Должно ли жене благородного рыцаря ревновать своего супруга? О, этот вопрос Мари Жуанвиль тысячу раз задавала себе, Господу Богу и своему исповеднику. Ибо ревность была вторым именем и первой натурой Мари Жуанвиль. Ревность поселилась в ее сердце еще прежде, чем любовь: едва узнав своего будущего супруга, выбранного ей отцом, она взревновала его, и ревностью полюбила. «Дурно ли это?» — спрашивала она на исповеди перед венчанием, и святой отец, крестивший ее когда-то, ответил: «Очень дурно, дитя мое. Ревность похвальна тогда лишь, когда она проявляет себя в служении. А если в зависти — то очень, очень дурна». Мари Жуанвиль постаралась запомнить это, и всякий раз, когда сердце ее наполнялось знакомой, привычной, неудержимой яростью, она убегала к себе, запиралась, била себя по рукам и твердила: «Дурно, дурно! Ты злая, злая, Мари». Так она провела двадцать пять лет, уверенная в своей дурноте и злобе, и ни разу, ни полсловечком не обмолвилась об этом своему мужу.
Лето измучило землю зноем, урожай винограда в Жуанвиле не удался, и казалось, что работы для местных виноградарей будет мало. Однако сенешаль заявил, что дело можно и должно поправить, ежели взяться с умом. Больше месяца ездил он по всему графству, торгуясь со знатными сеньорами и с бедными фермерами за каждую гроздь. Ездил даже к графу Тибо Шампанскому, которого вроде не очень любил, и с которым долго не мог сторговаться; помогло только то, что супруга Тибо, Изабелла, дочь короля Людовика, хорошо относилась к Жуанвилю и, видимо, уговорила супруга пойти ему на уступку. Вернулся сенешаль довольный, сопровождаемый большим обозом отборного винограда. Но дорога отняла время, и виноград уже начинал бродить, оттого мять его надо было тотчас, не откладывая.
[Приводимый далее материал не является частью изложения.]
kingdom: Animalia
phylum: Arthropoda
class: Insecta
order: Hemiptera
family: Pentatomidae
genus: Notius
Потому и позвали девок: все мужики, становившиеся на лето, как это называли в народе, «давильщиками», были при деле, а виноград еще оставался. Что же — позвали девок. Мальчишки со всей округи бегали посмотреть, как они задирают юбки, — да только их прогоняли прочь, а тем паче если сам мессир сенешаль являлся поглядеть, как тут его виноград. А уж если и супруга сенешаля… какие уж тут тогда мальчишки — совсем срам.
Оттого Мари Жуанвиль смотрела на своего мужа — и ревновала. Ревновала ли к этим девушкам, в которых видела свежесть и задор, давно утерянные ею самой? О нет. Ревновала ли она когда-либо к бесстыжим, развратным красавицам-сарацинкам, о которых вдоволь наслушалась от заезжих менестрелей и рыцарей, просивших крова в замке Жуанвиль? Нет. Ревновала ли к дерзким, пресыщенным парижанкам, окружавшим ее мужа изо дня в день, пока она, одна-одинешенька, в окружении детей и собак, дожидалась его в Шампани? Нет, нет, нет. Мари Жуанвиль лишь два раза в жизни видела предмет своей ревности, то единственное существо, которое всю жизнь вызывало в ней вспышки зависти и почти что неудержимой злобы; лишь дважды, но этого ей хватило, чтобы отравить свою жизнь и каждый час, такой редкий час, проведенную ею с мужем наедине.